Quoting the data released by the SBP, he said total liquid foreign reserves held by the country stood at $14.21 billion while net foreign reserves held by commercial banks clocked in at $5.82 billion.

The urgent task that needed to be taken up was foreign exchange reserve management and for this purpose the major focus should be on negotiation with the IMF, he said. Strong relations with the US, China, and Saudi Arabia are very important in determining the outlook of foreign flows to the country and roll over of maturing debt. Moreover, initiatives for overseas Pakistanis should be prioritized and proper channel flows for remittances should be maintained to keep foreign reserves afloat.

He believed that the currency should be allowed to remain at its market determined level, and take any pressure from the external account. FPCCI former president said that the payment for settlement of the Reko Diq case, increasing current account deficit and delays in debt roll over resulted in rapid erosion of foreign exchange reserves, he said and added that fast depletion in reserves weighed on the rupee.

The BMP Chairman said that with the delay in the revival of the IMF programme and falling foreign currency reserves, the Pakistani rupee has hit an all-time low against the dollar, crippling the country’s economy further.

It is good news that the State Bank of Pakistan said that external debt repayments are expected to moderate during the next three weeks of August.
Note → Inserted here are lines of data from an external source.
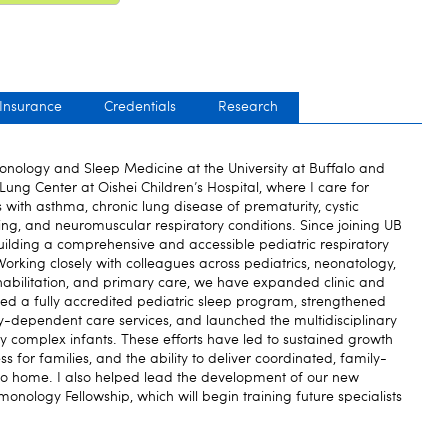
 Insurance
Credentials
Research
monology and Sleep Medicine at the University at Buffalo and
 Lung Center at Oishei Children’s Hospital, where I care for
s with asthma, chronic lung disease of prematurity, cystic
ing, and neuromuscular respiratory conditions. Since joining UB
ilding a comprehensive and accessible pediatric respiratory
rking closely with colleagues across pediatrics, neonatology,
habilitation, and primary care, we have expanded clinic and
hed a fully accredited pediatric sleep program, strengthened
-dependent care services, and launched the multidisciplinary
complex infants. These efforts have led to sustained growth
s for families, and the ability to deliver coordinated, family-
 to home. I also helped lead the development of our new
nology Fellowship, which will begin training future specialists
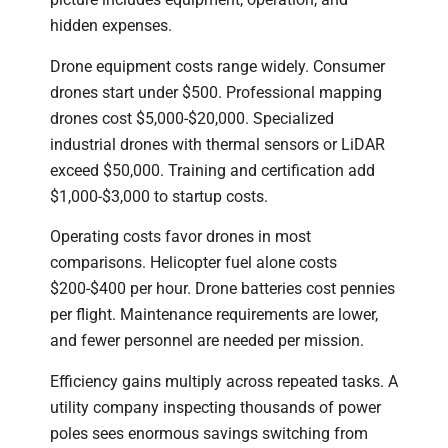
hidden expenses.
Drone equipment costs range widely. Consumer
drones start under $500. Professional mapping
drones cost $5,000-$20,000. Specialized
industrial drones with thermal sensors or LiDAR
exceed $50,000. Training and certification add
$1,000-$3,000 to startup costs.
Operating costs favor drones in most
comparisons. Helicopter fuel alone costs
$200-$400 per hour. Drone batteries cost pennies
per flight. Maintenance requirements are lower,
and fewer personnel are needed per mission.
Efficiency gains multiply across repeated tasks. A
utility company inspecting thousands of power
poles sees enormous savings switching from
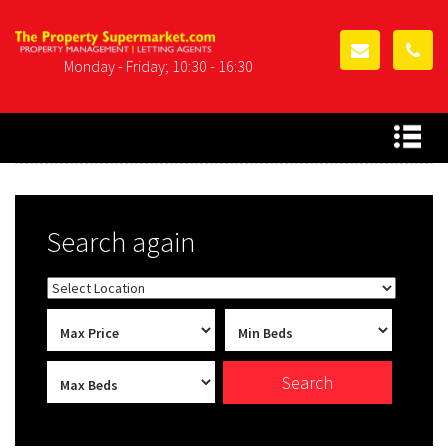
Monday - Friday; 10:30 - 16:30
Search again
Search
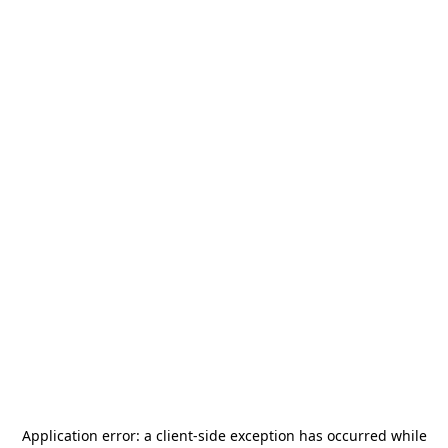
Application error: a
client
-side exception has occurred while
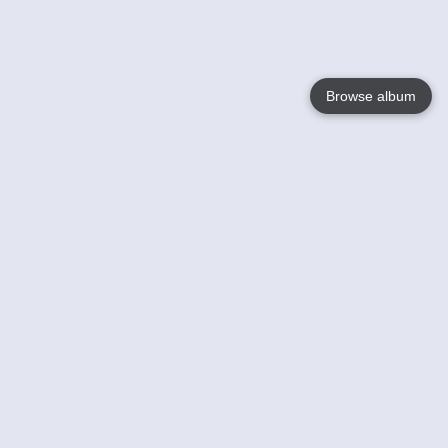
Browse album
Language
English
Nederlands
Français
Your
Help
Learn More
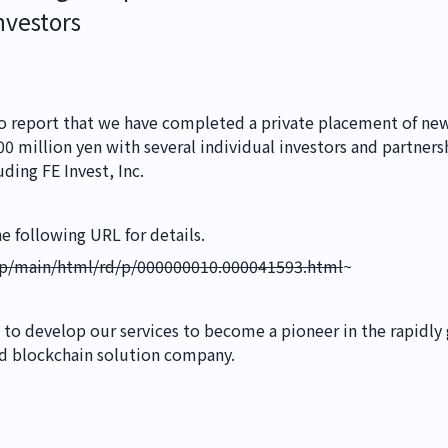
NEWS
nvestors
IR
o report that we have completed a private placement of new 
 million yen with several individual investors and partnersh
uding FE Invest, Inc.
CONTACT
he following URL for details.
.jp/main/html/rd/p/000000010.000041593.html
~
MR Building 3F,
5-7-11 Ueno, Tai
 to develop our services to become a pioneer in the rapidly 
Security Policy
Pri
nd blockchain solution company.
©
2026
Earlyworks 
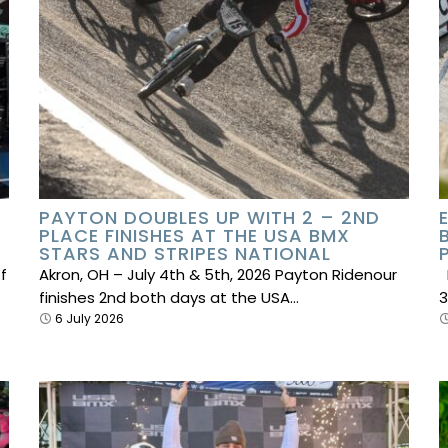
PAYTON DOUBLES UP WITH 2 – 2ND
PLACE FINISHES AT THE USA BMX
STARS AND STRIPES NATIONAL
f
Akron, OH – July 4th & 5th, 2026 Payton Ridenour
E
finishes 2nd both days at the USA…
3
6 July 2026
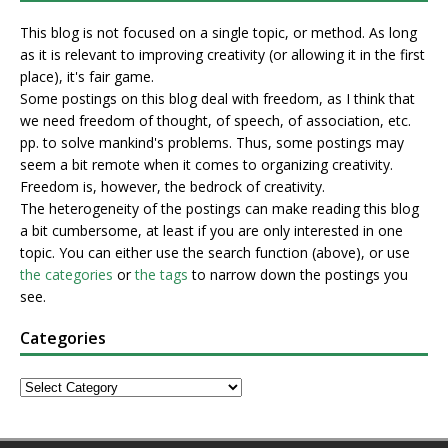
This blog is not focused on a single topic, or method. As long
as it is relevant to improving creativity (or allowing it in the first
place), it's fair game.
Some postings on this blog deal with freedom, as I think that
we need freedom of thought, of speech, of association, etc.
pp. to solve mankind's problems. Thus, some postings may
seem a bit remote when it comes to organizing creativity.
Freedom is, however, the bedrock of creativity.
The heterogeneity of the postings can make reading this blog
a bit cumbersome, at least if you are only interested in one
topic. You can either use the search function (above), or use
the categories
or
the tags
to narrow down the postings you
see.
Categories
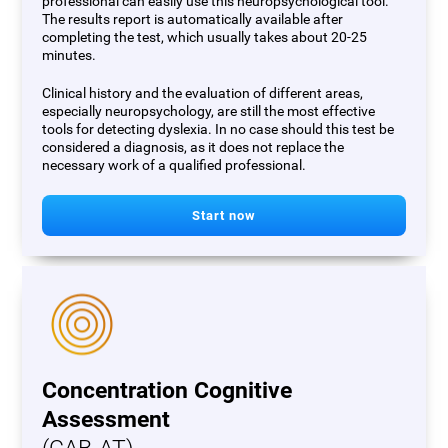
professional can easily use this neuropsychological tool.
The results report is automatically available after
completing the test, which usually takes about 20-25
minutes.
Clinical history and the evaluation of different areas,
especially neuropsychology, are still the most effective
tools for detecting dyslexia. In no case should this test be
considered a diagnosis, as it does not replace the
necessary work of a qualified professional.
Start now
Concentration Cognitive
Assessment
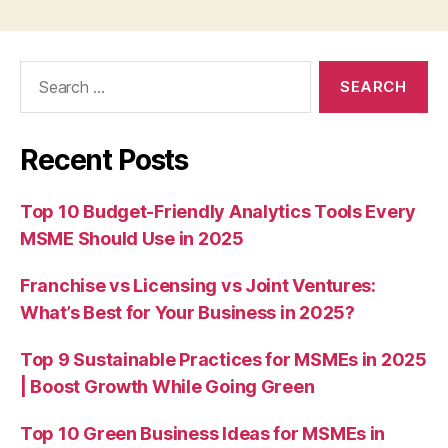
Search
for:
Recent Posts
Top 10 Budget-Friendly Analytics Tools Every
MSME Should Use in 2025
Franchise vs Licensing vs Joint Ventures:
What’s Best for Your Business in 2025?
Top 9 Sustainable Practices for MSMEs in 2025
| Boost Growth While Going Green
Top 10 Green Business Ideas for MSMEs in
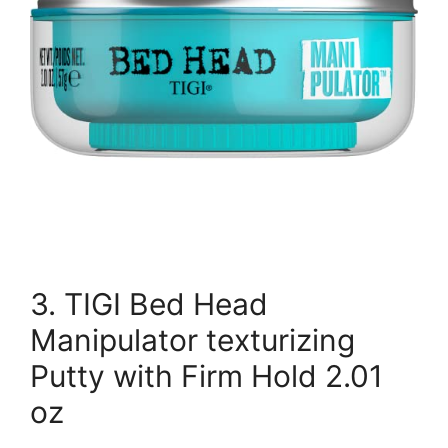
3. TIGI Bed Head
Manipulator texturizing
Putty with Firm Hold 2.01
oz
In fact, around three-fourth of debt servicing for the month of August was concentrated during the first week.

The country for the last few months is facing a serious crisis of foreign exchange due to a record $39.58 billion trade deficit followed by a $72 billion import bill in the last fiscal year (FY22).

Mian Anjum Nisar asked the government to make serious efforts to build the sliding foreign exchange reserves. It is appreciable that Pakistan has also reached staff level agreement with IMF and the board is likely to release $1.1 billion as tranche of Extended Fund Facility (EFF) end of this month.